+++ Source passage

Training Production AI Models with PyTorch 2.0

Training Production AI Models with PyTorch 2.0

1. Introduction

PyTorch 2.0 (abbreviated as PT2) can significantly improve the training and inference performance of an AI model using a compiler called_ torch.compile_ while being 100% backward compatible with PyTorch 1.x. There have been reports on how PT2 improves the performance of common benchmarks (e.g., huggingface’s diffusers). In this blog, we discuss our experiences in applying PT2 to production _AI models _at Meta.

2. Background

2.1 Why is automatic performance optimization important for production?

Performance is particularly important for production—e.g, even a 5% reduction in the training time of a heavily used model can translate to substantial savings in GPU cost and data-center power. Another important metric is development efficiency, which measures how many engineer-months are required to bring a model to production. Typically, a significant part of this bring-up effort is spent on manual _performance tuning such as rewriting GPU kernels to improve the training speed. By providing _automatic _performance optimization, PT2 can improve _both cost and development efficiency.

2.2 How PT2 improves performance

As a compiler, PT2 can view_ multiple_ operations in the training graph captured from a model (unlike in PT1.x, where only one operation is executed at a time). Consequently, PT2 can exploit a number of performance optimization opportunities, including:

  • Fusing multiple operations into a single GPU kernel:
    • A typical type of performance overhead in running a GPU program is the CPU overhead of launching small GPU kernels. By fusing multiple operations into a single GPU kernel, PT2 can significantly reduce the kernel-launching overhead on the CPU. For instance, consider the PyTorch program in Figure 1(a). When it is executed on GPU with PT1, it has three GPU kernels (two for the two sin() ops and one for the addition op). With PT2, there is only one kernel generated, which fuses all three ops.
    • After fusing some operations, certain operations in the graph may become dead and hence can be optimized away. This can save both compute and memory bandwidth on the GPU. For instance, in Figure 1(b), one of the duplicated sin() ops can be optimized away.
    • In addition, fusion can also reduce GPU device memory reads/writes (by composing pointwise kernels) and help improve hardware utilization.

Fig.1  How PT2 improves performance with fusion and dead-code elimination.

Fig. 1: How PT2 improves performance with fusion and dead-code elimination.

  • Reducing the type conversion overhead for using lower-precision data types:
    • PyTorch 1.x supports Automatic Mixed Precision (AMP). While AMP can reduce the compute time of an op, it introduces type conversion overhead before and after the op. PT2 can increase AMP performance by optimizing away unnecessary type conversion code, significantly reducing its overhead. As an example, Figure 2(a) converts three 32-bit input tensors (a32, b32, c32) to bf16 before doing the matrix multiplications. Nevertheless, in this example, a32 and c32 are actually the same tensor (a_float32). So, there is no need to convert a_float32 twice, as shown in the code generated by torch.compile in Figure 2(b). Note that while both this example and the previous one optimize away redundant computations, they are different in the sense that the type conversion code in this example is implicit via torch.autocast, unlike in the previous example where the torch.sin(x).cuda() is explicit in user code.

++++++
+++ Material

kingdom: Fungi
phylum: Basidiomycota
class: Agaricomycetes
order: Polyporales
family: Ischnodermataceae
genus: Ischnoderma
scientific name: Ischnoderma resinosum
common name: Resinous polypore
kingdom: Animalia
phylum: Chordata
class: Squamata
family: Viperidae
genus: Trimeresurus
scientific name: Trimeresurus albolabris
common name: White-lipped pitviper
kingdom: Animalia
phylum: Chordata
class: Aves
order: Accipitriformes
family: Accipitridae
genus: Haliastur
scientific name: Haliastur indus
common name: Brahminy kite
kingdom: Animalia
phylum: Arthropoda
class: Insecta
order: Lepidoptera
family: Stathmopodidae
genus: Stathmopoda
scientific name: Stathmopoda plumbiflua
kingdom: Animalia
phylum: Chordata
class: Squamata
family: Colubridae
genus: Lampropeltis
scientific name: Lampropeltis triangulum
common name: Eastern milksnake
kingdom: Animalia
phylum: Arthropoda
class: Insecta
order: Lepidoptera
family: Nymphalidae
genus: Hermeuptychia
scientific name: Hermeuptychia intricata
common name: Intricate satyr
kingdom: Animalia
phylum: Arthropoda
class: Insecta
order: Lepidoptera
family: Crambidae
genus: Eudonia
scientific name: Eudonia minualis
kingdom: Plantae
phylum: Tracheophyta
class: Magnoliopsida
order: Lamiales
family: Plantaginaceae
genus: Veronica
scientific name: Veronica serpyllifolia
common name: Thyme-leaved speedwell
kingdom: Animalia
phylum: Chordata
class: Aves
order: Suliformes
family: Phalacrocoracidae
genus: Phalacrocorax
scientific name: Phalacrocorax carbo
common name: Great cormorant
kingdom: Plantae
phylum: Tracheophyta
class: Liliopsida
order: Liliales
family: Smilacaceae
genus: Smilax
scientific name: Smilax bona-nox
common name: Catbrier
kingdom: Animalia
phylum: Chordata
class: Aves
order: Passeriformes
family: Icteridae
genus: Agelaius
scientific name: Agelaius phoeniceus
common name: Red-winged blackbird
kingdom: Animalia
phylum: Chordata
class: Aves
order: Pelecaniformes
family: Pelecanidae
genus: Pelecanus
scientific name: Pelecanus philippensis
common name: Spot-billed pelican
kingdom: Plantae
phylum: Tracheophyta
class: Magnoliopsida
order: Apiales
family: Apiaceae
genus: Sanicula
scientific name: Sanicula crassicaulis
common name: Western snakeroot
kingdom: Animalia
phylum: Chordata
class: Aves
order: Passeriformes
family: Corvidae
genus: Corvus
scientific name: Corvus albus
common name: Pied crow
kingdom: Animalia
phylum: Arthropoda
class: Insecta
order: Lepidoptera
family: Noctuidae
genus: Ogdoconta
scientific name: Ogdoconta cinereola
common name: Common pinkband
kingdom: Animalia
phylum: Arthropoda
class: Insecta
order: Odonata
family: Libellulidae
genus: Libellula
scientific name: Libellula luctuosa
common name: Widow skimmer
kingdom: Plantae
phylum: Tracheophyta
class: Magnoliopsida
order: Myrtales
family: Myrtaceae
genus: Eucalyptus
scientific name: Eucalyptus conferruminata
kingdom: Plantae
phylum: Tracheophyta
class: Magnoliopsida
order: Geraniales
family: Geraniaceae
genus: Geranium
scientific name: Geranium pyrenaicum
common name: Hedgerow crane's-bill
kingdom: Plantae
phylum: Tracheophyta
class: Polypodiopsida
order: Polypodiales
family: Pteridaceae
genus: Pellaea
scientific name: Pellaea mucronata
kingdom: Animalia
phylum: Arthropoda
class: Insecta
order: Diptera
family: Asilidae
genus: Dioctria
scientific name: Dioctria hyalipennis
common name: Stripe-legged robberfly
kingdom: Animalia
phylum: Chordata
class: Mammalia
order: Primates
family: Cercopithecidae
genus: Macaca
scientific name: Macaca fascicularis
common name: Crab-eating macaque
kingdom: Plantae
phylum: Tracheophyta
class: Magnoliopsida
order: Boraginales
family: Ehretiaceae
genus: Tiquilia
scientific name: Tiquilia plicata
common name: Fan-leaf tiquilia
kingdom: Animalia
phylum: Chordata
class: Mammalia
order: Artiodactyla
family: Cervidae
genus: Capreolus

++++++

List every numbered section heading in the PyTorch 2.0 passage, including its number. The records have nothing to do with the PyTorch 2.0 passage and stand as separate material.

1. Introduction
2. Background
2.1 Why is automatic performance optimization important for production?
2.2 How PT2 improves performance